How to Consolidate and Pay Off Debt

Too many people are in debt between their credit cards, student loans, car loans, and mortgages. Some debt, like loans with lower interest, is good. However, high-interest credit card debt isn’t. It can severely affect your credit score and cost you hundreds, if not thousands of dollars in interest over time if you are only making minimum payments each month.

Consolidating and paying off your debts with a loan could be the best answer for how to pay off debt.
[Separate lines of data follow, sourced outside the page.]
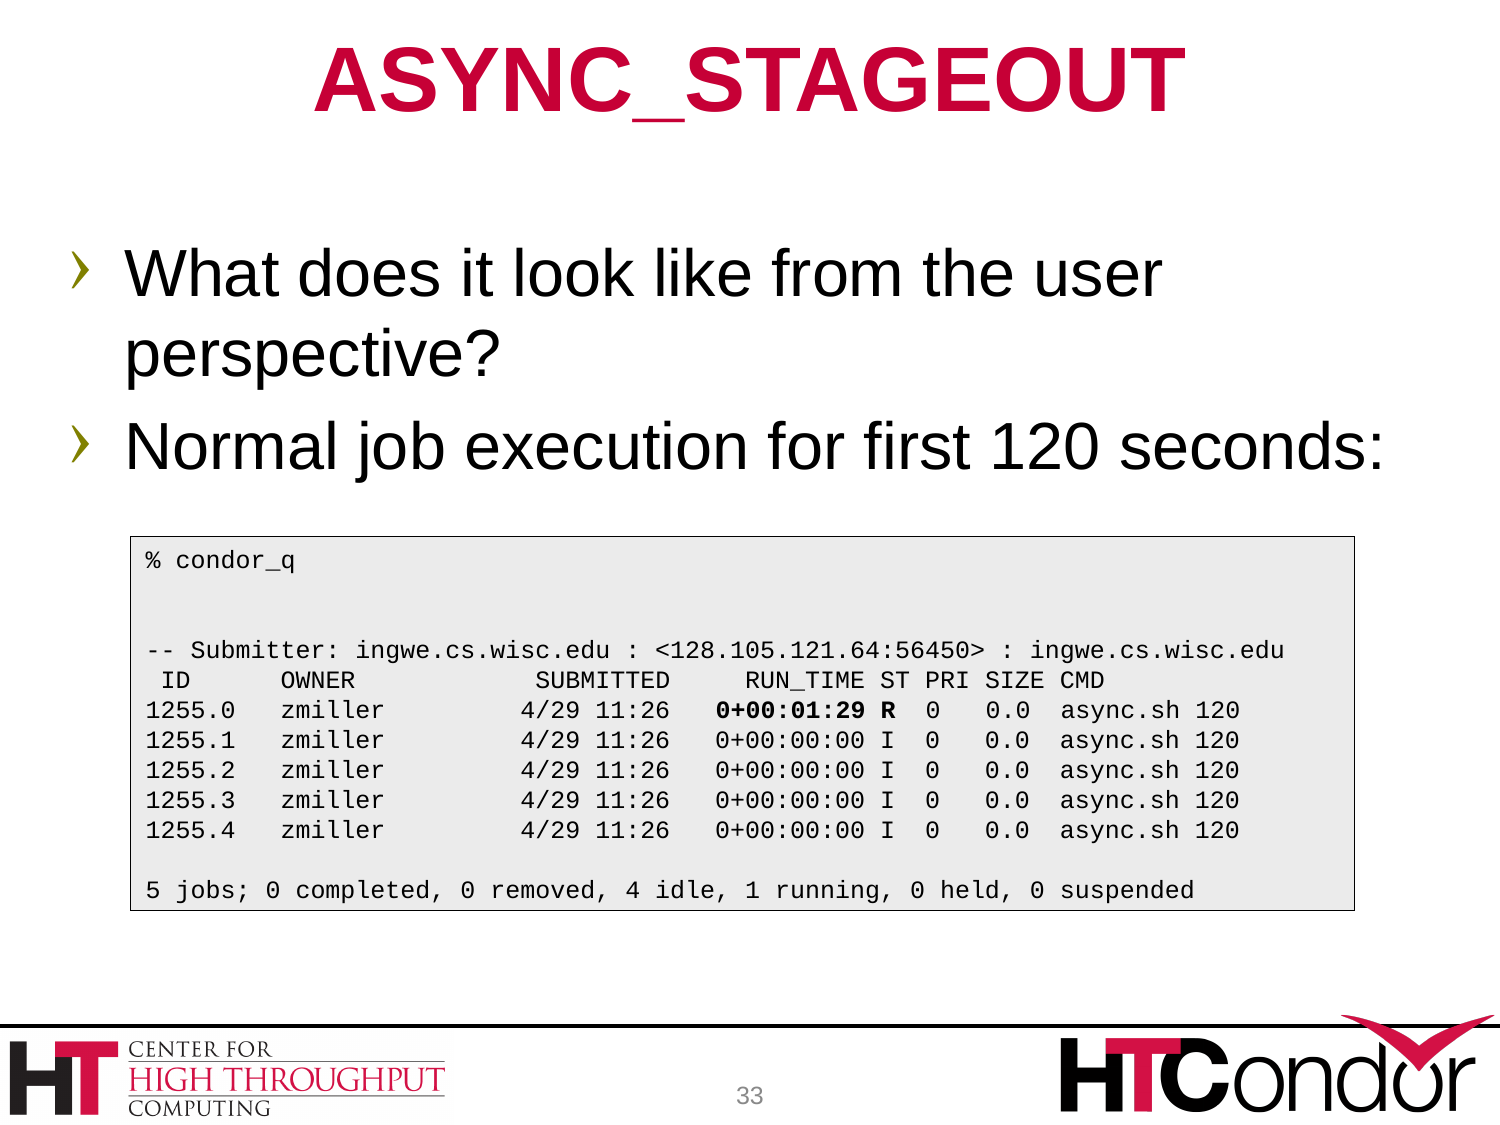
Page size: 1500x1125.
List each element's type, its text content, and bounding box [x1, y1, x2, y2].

picture [0, 1029, 454, 1125]
slide_number 33 [575, 1065, 925, 1125]
title ASYNC_STAGEOUT [0, 0, 1500, 150]
picture [1055, 1014, 1500, 1119]
text_box % condor_q -- Submitter: ingwe.cs.wisc.edu : <128.105.121.64:56450> : ingwe.cs.wisc.edu ID OWNER SUBMITTED RUN_TIME ST PRI SIZE CMD 1255.0 zmiller 4/29 11:26 0+00:01:29 R 0 0.0 async.sh 120 1255.1 zmiller 4/29 11:26 0+00:00:00 I 0 0.0 async.sh 120 1255.2 zmiller 4/29 11:26 0+00:00:00 I 0 0.0 async.sh 120 1255.3 zmiller 4/29 11:26 0+00:00:00 I 0 0.0 async.sh 120 1255.4 zmiller 4/29 11:26 0+00:00:00 I 0 0.0 async.sh 120 5 jobs; 0 completed, 0 removed, 4 idle, 1 running, 0 held, 0 suspended [130, 536, 1355, 911]
list What does it look like from the user perspective? Normal job execution for first 120 seconds: [52, 222, 1431, 916]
How to Pay Off Debt with a HELOC Loan

If you own a home, a home equity line of credit (HELOC) can be a smart move to consolidate and pay off high-interest debt. It is a line of credit that you can take out from a lender that is based on how much equity you have in your home. If you have good credit, the bank could lend you up to 85% of your home’s assessed value minus the amount you currently own on your mortgage.

A HELOC is like a credit card in that it is considered revolving debt. You can borrow money, pay it back, and then borrow it again if you want, which is pretty much like how a credit card works. But unlike a credit card, it is a secured loan, which is why the interest is lower than that of a credit card. And unlike a home equity loan, you do not borrow from the HELOC and repay it in installments until it is paid in full.

How to Pay Off Debt with a Personal Loan

If you have good credit, you may be eligible for a debt consolidation loan, which is a type of personal loan. This type of loan can consolidate all your high-interest debt and leave you with one low-interest payment each month. Some lenders do have loan use restrictions. However, you can typically use a debt consolidation loan to pay off credit cards, medical bills, payday loans, and other personal loans that have higher interest rates.

A personal loan, like a debt consolidation loan, helps lower your debt and monthly payments and pay debt off sooner than you would by making minimum monthly payments. Depending on the lender, most loan terms fall between 24 to 84 months. Meanwhile, you can improve your credit score by paying off your debt as long as you make your required payments each month.

Debt Consolidation, Smart Move for How to Pay Off Debt

It can be easier to pay off debt by combining multiple debts into one new debt, preferably one loan with lower interest. This could make your payments more manageable, get rid of high-interest debt, and allow you to pay off multiple debt accounts in one fell swoop quickly.

When done right and with self-discipline, you can raise your credit scores over the long term by paying off your high-interest debt with a consolidation loan. This involves making your payments on time and not racking up more debt on your credit cards after paying them off.